- Problem description
Reproduce the text of every item below word for word, keeping each line as it stands.

─── Material supplied

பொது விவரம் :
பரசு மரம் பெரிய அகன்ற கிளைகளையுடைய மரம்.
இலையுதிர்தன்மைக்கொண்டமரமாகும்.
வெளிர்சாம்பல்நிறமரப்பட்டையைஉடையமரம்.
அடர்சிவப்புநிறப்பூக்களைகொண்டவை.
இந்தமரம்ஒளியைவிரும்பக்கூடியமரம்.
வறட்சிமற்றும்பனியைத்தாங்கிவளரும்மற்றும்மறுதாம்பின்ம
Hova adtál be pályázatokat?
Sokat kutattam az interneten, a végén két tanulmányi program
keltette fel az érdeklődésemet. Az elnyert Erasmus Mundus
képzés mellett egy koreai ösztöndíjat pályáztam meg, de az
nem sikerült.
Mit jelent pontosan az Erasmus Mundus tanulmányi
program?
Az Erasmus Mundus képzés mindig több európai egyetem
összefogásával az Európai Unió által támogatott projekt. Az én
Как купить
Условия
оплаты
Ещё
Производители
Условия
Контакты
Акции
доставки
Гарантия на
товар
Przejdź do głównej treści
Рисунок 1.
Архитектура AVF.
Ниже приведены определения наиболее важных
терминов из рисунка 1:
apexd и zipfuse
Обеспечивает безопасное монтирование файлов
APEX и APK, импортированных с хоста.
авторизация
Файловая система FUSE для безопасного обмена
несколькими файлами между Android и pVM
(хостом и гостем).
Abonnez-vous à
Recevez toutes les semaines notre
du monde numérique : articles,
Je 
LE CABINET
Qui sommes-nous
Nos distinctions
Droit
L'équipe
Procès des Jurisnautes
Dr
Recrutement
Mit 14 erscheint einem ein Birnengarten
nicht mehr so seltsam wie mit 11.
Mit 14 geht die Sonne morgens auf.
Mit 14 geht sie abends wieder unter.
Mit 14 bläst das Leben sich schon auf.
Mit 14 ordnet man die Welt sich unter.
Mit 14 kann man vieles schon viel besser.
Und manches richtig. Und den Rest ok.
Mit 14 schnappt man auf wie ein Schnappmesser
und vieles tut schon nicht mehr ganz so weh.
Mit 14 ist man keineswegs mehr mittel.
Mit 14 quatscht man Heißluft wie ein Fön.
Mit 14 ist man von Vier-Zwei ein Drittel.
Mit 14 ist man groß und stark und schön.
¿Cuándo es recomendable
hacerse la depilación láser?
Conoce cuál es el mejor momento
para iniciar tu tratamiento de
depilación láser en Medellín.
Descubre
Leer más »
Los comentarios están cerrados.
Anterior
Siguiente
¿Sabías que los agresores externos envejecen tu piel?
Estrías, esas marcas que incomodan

──────

- Result
பொது விவரம் :
பரசு மரம் பெரிய அகன்ற கிளைகளையுடைய மரம்.
இலையுதிர்தன்மைக்கொண்டமரமாகும்.
வெளிர்சாம்பல்நிறமரப்பட்டையைஉடையமரம்.
அடர்சிவப்புநிறப்பூக்களைகொண்டவை.
இந்தமரம்ஒளியைவிரும்பக்கூடியமரம்.
வறட்சிமற்றும்பனியைத்தாங்கிவளரும்மற்றும்மறுதாம்பின்ம
Hova adtál be pályázatokat?
Sokat kutattam az interneten, a végén két tanulmányi program
keltette fel az érdeklődésemet. Az elnyert Erasmus Mundus
képzés mellett egy koreai ösztöndíjat pályáztam meg, de az
nem sikerült.
Mit jelent pontosan az Erasmus Mundus tanulmányi
program?
Az Erasmus Mundus képzés mindig több európai egyetem
összefogásával az Európai Unió által támogatott projekt. Az én
Как купить
Условия
оплаты
Ещё
Производители
Условия
Контакты
Акции
доставки
Гарантия на
товар
Przejdź do głównej treści
Рисунок 1.
Архитектура AVF.
Ниже приведены определения наиболее важных
терминов из рисунка 1:
apexd и zipfuse
Обеспечивает безопасное монтирование файлов
APEX и APK, импортированных с хоста.
авторизация
Файловая система FUSE для безопасного обмена
несколькими файлами между Android и pVM
(хостом и гостем).
Abonnez-vous à
Recevez toutes les semaines notre
du monde numérique : articles,
Je 
LE CABINET
Qui sommes-nous
Nos distinctions
Droit
L'équipe
Procès des Jurisnautes
Dr
Recrutement
Mit 14 erscheint einem ein Birnengarten
nicht mehr so seltsam wie mit 11.
Mit 14 geht die Sonne morgens auf.
Mit 14 geht sie abends wieder unter.
Mit 14 bläst das Leben sich schon auf.
Mit 14 ordnet man die Welt sich unter.
Mit 14 kann man vieles schon viel besser.
Und manches richtig. Und den Rest ok.
Mit 14 schnappt man auf wie ein Schnappmesser
und vieles tut schon nicht mehr ganz so weh.
Mit 14 ist man keineswegs mehr mittel.
Mit 14 quatscht man Heißluft wie ein Fön.
Mit 14 ist man von Vier-Zwei ein Drittel.
Mit 14 ist man groß und stark und schön.
¿Cuándo es recomendable
hacerse la depilación láser?
Conoce cuál es el mejor momento
para iniciar tu tratamiento de
depilación láser en Medellín.
Descubre
Leer más »
Los comentarios están cerrados.
Anterior
Siguiente
¿Sabías que los agresores externos envejecen tu piel?
Estrías, esas marcas que incomodan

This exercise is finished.